=== Document section ===

In the interest of full disclosure, I have the following to say about Frances Ha:
- It sat in my queue for over a year
- I watched it because it had Adam Driver
- I found the first ten minutes so insufferable I nearly switched it off
- I am so, so glad I didn’t
The movie presents Frances (Gerta Gerwig, who also co-wrote it) as just another overly precious Brooklynite of the genus Big Dreams, Starry Eyes, No Real Problems, Plenty of Cool Friends. Then, the movie gently and meticulously deconstructs both its own presentation and your expectations.
When we meet Frances, she’s living with her best friend Sophie and they are two peas in a twee little pod. I thought they were gay at first but that’s because I am not a touchy person with friends. Frances and Sophie lie in each other’s beds, playfight in the park, hold hands, and are always together. But their beautiful union is ending – Sophie wants to fulfill a lifelong dream and move to Tribeca, and with her good job, she can afford it. Frances, as a barely employed dancer of uncertain ability, can not.

“Heavens, trouble in hipster paradise,” I thought, rolling my eyes.

===

▶ **Questions on the material**
A: In the review of Frances Ha, starting at "When we meet" and ending at "ability, can not.", switch "Tribeca" to "Chinatown" and write out that passage.
B: According to the review of Frances Ha, how long did the movie sit in the writer's queue?

=== Available data ===

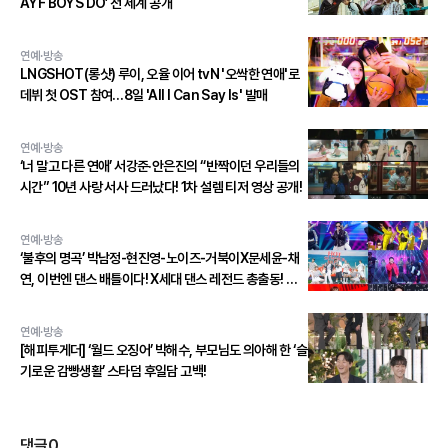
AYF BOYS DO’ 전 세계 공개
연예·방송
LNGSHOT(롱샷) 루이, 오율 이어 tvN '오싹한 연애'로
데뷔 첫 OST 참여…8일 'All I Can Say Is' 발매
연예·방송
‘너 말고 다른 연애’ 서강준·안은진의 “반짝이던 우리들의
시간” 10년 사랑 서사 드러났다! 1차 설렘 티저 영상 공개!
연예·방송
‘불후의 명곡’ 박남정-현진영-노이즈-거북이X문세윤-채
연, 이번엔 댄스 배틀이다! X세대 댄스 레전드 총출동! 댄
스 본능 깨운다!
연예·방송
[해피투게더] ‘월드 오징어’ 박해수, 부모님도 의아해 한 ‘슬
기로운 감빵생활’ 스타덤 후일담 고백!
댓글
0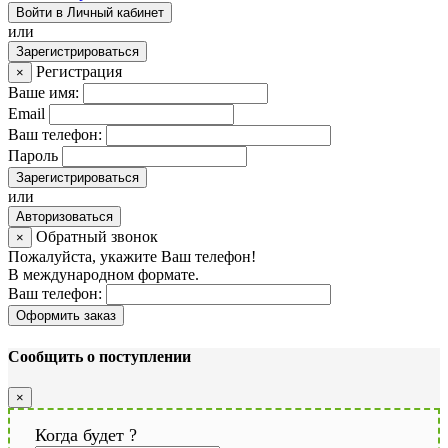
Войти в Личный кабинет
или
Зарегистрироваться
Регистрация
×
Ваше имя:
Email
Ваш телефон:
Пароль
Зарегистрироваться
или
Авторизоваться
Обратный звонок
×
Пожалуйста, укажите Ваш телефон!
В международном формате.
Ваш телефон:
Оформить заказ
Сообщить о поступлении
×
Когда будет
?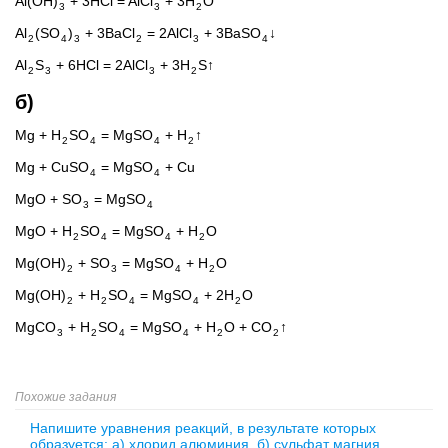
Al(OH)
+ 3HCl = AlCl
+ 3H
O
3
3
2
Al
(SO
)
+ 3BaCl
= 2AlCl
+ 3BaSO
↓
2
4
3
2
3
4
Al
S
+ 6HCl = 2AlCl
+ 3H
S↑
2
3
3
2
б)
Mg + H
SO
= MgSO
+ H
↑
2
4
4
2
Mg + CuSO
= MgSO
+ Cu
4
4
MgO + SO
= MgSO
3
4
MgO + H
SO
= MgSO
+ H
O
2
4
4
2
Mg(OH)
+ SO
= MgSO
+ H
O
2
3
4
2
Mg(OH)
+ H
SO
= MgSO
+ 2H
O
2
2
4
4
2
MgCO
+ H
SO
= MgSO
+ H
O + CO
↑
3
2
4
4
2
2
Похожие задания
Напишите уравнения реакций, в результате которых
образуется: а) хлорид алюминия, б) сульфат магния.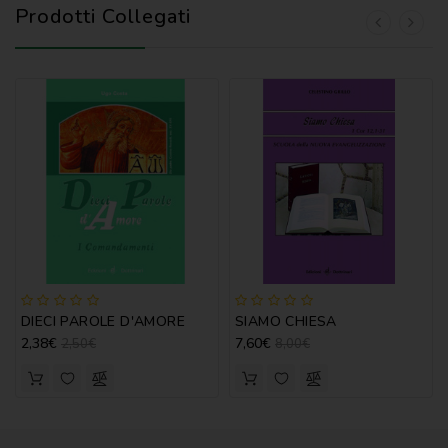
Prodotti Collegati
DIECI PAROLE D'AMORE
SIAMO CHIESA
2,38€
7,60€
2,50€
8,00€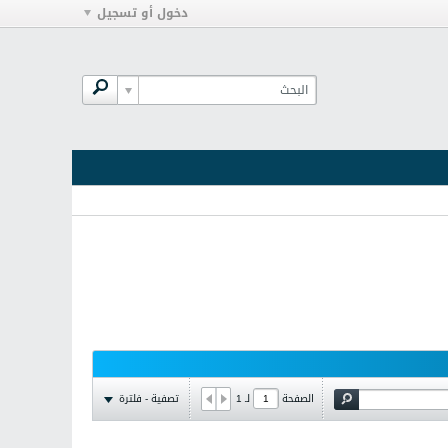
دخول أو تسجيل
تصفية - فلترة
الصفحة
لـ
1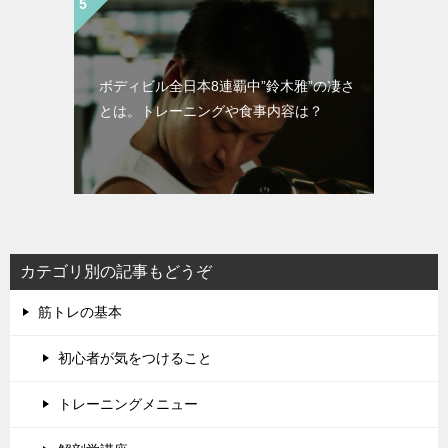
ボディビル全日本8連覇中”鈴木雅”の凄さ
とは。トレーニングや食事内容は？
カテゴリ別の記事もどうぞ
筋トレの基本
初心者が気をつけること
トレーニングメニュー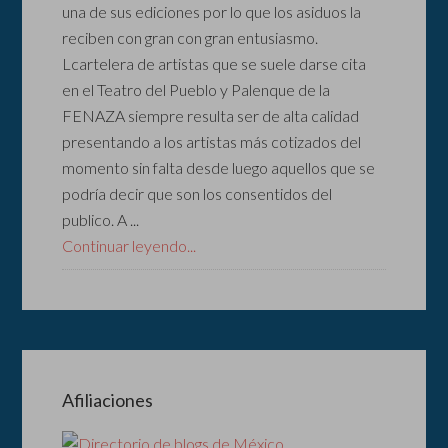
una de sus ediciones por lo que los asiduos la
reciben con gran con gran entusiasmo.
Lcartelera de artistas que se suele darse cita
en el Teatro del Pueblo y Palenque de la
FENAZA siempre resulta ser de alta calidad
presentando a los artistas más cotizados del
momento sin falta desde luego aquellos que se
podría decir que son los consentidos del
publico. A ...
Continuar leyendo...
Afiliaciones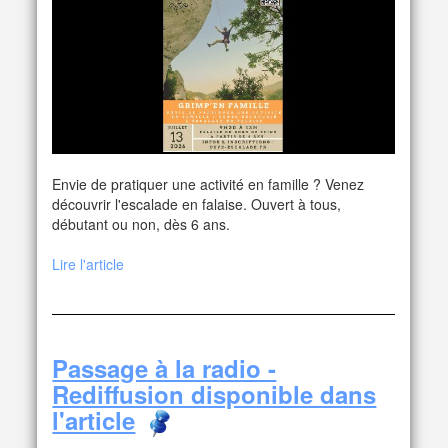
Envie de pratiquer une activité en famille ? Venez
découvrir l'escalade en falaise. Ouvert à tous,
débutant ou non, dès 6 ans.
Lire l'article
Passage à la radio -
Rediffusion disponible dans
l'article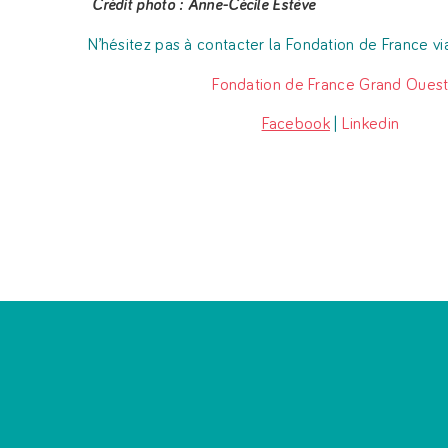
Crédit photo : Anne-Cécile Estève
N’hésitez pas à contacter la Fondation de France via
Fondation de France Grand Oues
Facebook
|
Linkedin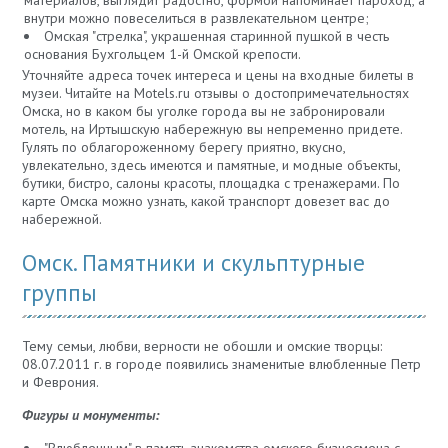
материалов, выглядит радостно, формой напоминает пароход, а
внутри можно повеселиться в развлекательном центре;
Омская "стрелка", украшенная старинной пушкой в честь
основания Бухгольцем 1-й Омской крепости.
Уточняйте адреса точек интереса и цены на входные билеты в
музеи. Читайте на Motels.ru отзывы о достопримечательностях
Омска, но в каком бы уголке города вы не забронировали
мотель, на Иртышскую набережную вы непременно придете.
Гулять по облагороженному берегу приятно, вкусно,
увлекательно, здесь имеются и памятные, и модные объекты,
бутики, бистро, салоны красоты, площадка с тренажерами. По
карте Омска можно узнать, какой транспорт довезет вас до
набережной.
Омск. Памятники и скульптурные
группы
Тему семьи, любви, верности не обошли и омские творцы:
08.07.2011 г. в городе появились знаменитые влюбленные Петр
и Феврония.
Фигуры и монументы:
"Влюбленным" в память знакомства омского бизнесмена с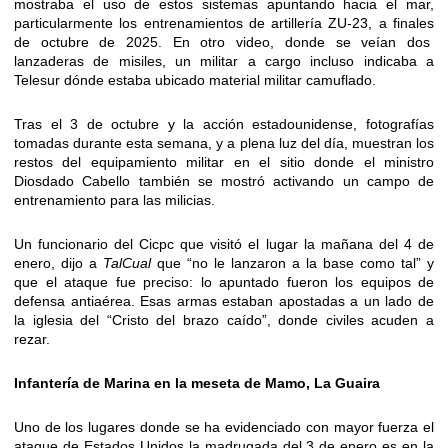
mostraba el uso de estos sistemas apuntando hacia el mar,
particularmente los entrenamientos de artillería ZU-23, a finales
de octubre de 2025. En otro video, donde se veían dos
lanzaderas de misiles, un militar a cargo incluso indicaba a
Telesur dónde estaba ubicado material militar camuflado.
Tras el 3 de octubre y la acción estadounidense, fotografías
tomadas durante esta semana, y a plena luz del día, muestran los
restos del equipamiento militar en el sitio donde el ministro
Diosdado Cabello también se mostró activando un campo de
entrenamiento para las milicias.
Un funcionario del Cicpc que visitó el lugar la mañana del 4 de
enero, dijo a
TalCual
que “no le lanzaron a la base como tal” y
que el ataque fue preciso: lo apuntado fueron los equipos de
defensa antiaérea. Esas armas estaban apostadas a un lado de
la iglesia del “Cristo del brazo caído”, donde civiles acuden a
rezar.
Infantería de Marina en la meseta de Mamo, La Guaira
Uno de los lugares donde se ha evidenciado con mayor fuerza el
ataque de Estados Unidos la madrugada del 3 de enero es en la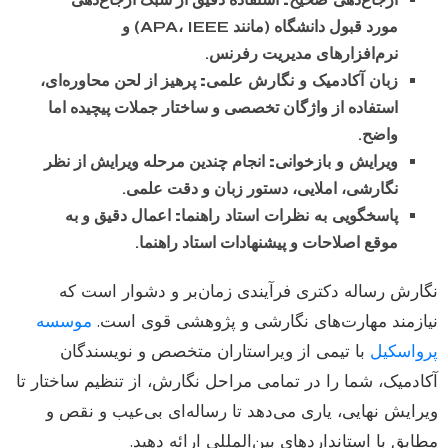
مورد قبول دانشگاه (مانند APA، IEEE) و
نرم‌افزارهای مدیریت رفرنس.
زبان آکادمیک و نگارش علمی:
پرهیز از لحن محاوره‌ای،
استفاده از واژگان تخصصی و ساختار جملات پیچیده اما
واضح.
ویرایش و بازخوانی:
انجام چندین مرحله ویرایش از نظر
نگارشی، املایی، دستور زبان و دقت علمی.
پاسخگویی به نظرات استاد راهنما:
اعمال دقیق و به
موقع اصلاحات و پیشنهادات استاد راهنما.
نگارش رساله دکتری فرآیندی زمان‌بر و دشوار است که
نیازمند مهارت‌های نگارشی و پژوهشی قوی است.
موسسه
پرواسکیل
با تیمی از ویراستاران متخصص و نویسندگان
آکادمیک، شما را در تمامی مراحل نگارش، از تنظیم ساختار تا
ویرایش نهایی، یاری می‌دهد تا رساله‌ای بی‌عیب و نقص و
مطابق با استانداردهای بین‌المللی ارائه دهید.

===
=== Available data ===

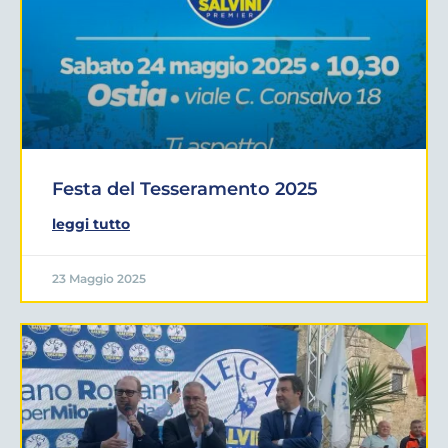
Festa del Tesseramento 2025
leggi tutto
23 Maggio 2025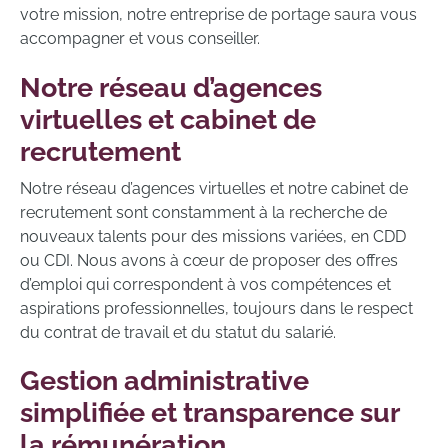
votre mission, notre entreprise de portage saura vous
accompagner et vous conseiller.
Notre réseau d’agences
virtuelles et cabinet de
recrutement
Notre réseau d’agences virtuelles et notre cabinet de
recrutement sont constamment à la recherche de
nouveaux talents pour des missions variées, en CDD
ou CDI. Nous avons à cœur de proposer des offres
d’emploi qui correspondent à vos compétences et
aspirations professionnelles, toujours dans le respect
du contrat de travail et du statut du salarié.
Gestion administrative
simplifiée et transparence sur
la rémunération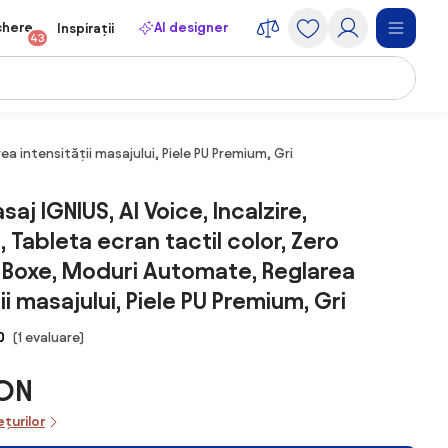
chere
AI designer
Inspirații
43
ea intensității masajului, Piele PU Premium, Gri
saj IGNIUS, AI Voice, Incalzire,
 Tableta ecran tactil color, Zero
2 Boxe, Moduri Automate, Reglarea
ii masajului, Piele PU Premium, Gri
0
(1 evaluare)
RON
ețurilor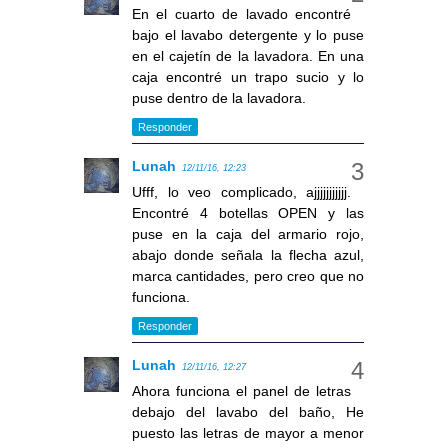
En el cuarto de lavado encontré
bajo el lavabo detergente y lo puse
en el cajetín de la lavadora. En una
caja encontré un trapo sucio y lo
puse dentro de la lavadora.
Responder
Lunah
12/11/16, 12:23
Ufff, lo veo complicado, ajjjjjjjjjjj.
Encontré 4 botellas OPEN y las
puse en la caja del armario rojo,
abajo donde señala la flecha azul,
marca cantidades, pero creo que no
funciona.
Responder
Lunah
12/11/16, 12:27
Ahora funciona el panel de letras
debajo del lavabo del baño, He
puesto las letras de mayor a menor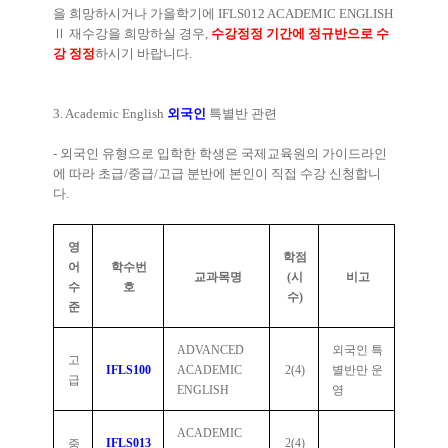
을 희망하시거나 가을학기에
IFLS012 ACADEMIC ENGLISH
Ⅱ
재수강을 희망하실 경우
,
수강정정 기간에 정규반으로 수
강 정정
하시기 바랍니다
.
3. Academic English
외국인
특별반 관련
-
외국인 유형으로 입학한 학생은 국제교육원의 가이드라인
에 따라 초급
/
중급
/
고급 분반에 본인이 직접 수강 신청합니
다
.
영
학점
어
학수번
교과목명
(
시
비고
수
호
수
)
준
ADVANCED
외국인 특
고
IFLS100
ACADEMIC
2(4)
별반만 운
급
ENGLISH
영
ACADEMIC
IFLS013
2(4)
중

===
=== Available data ===

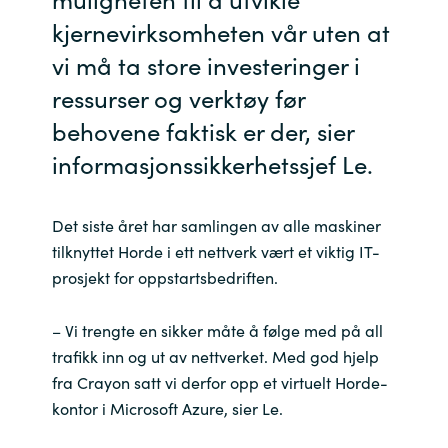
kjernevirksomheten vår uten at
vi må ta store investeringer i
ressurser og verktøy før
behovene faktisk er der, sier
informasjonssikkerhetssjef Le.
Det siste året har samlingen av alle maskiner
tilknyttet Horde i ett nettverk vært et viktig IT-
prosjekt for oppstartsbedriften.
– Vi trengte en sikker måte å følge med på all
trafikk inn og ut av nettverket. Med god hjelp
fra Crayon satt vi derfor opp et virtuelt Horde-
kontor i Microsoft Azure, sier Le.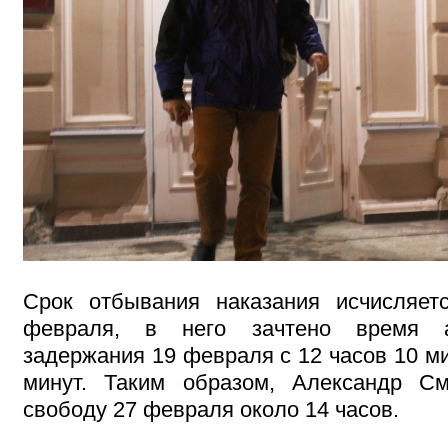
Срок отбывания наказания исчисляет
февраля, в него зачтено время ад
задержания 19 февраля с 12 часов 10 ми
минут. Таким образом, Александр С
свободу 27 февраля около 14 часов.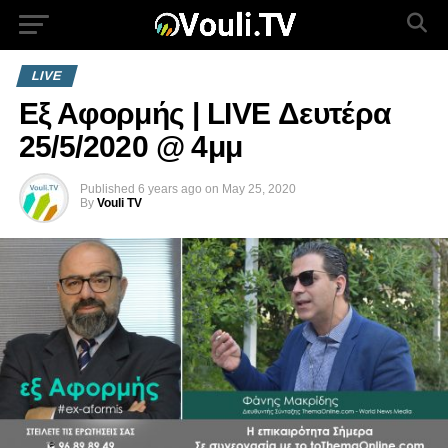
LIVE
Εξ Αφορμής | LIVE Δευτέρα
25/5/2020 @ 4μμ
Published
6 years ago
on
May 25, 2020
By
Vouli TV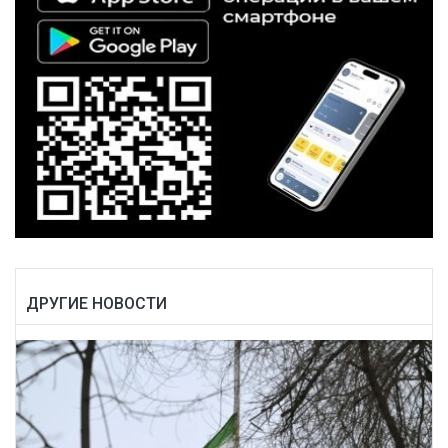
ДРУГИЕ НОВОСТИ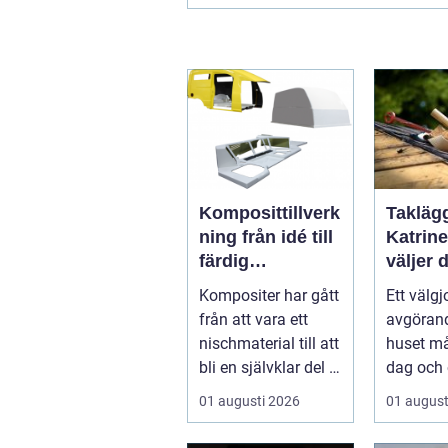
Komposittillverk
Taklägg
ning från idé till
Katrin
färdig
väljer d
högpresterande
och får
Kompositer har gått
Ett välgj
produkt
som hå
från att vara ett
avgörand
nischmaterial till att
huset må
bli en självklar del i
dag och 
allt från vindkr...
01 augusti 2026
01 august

===

▶ **Answers to this exercise**
A:
When we meet Frances, she’s living with her best friend Sophie and they are two peas in a twee little pod. I thought they were gay at first but that’s because I am not a touchy person with friends. Frances and Sophie lie in each other’s beds, playfight in the park, hold hands, and are always together. But their beautiful union is ending – Sophie wants to fulfill a lifelong dream and move to Chinatown, and with her good job, she can afford it. Frances, as a barely employed dancer of uncertain ability, can not.

B: For over a year.